A couple of notes from the week. The Nightingale won a bunch of AACTA awards this week, including Best Film and Best Direction. Here’s the Broad post on the film from earlier in the year. And the Broad came across this excellent website, Women and Hollywood, that, you guessed it, focuses on women’s participation in the film industry. I hope to include some snips of news and info in upcoming posts on films made by, for and featuring women.
What to read
The Shelf Life of Zora Cross by Cathy Perkins
Zora Cross was an Australian novelist, poet and journalist, but what’s remarkable about her writing, in the early years of the twentieth century, is that her sonnets were one of the first erotic expressions from a female point of view in Australian poetry, according to the Australian Dictionary of Biography. Celebrated for her stylistic prowess, Cross was acclaimed at the time and even considered likely to endure as a household name with the likes of Shakespeare. Sadly, as has been the case with many achievements and breakthroughs by women, she was largely forgotten – until now.
The Shelf Life of Zora Cross by editor and writer Cathy Perkins, who came across her poetry collection, Songs of Love and Life, published in 1917, while working as an editor at the NSW State Library, resurrects her from historical obscurity. Cross is also considered an important Australian poet of the first world war and a novelist of colonial Queensland, and this biography retraces her life, with its hardships and joys, through her impressive body of work and her correspondence with nine separate people, significant relationships that each reveal a different side of Cross’ personality.
From Songs of Love and Life
0 love! 0 life ! I lie upon your breast,
I swoon with longing on your smiling mouth;’
0 poet-prince, my senses ache and pine.
Come, drink me as the living wine and best;
And, when your lips have languished to a drouth,
I’ll wet them, tingling, till they melt in mine
Mudlarking: Lost and Found on the River Thames by Lara Maiklem
Living near London in 2018, the Broad spent many days exploring the city with Mr Broad and the Broad Juniors, and this involved many walks along the Thames.
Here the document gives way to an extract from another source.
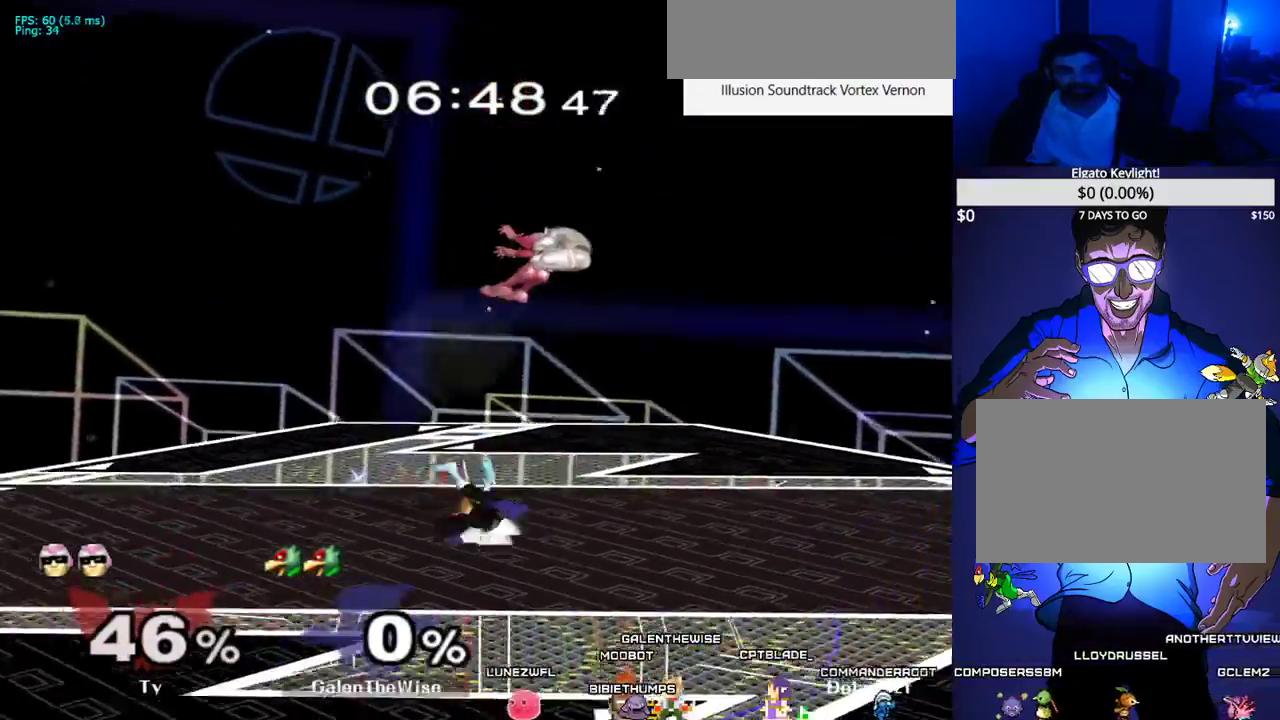
{"buttons": ["DPAD_RIGHT"], "events": [[33, "DPAD_DOWN", "up"], [133, "DPAD_RIGHT", "down"], [183, "X", "down"], [217, "X", "up"], [250, "C_LEFT", "down"], [367, "C_LEFT", "up"]]}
Intrigued by the fossickers along the riverfront, the Broad discovered they were mudlarkers, people who devote their time to finding objects washed up on the riverbed and discovering their historical origins. And London being a city with such a long and complex history, their finds are almost always fascinating, occasionally macabre and often quite significant. Such was the Broad’s fascination with mudlarking she pitched and her published a small story in The Australian’s travel section on mudlarking tours for visitors to London.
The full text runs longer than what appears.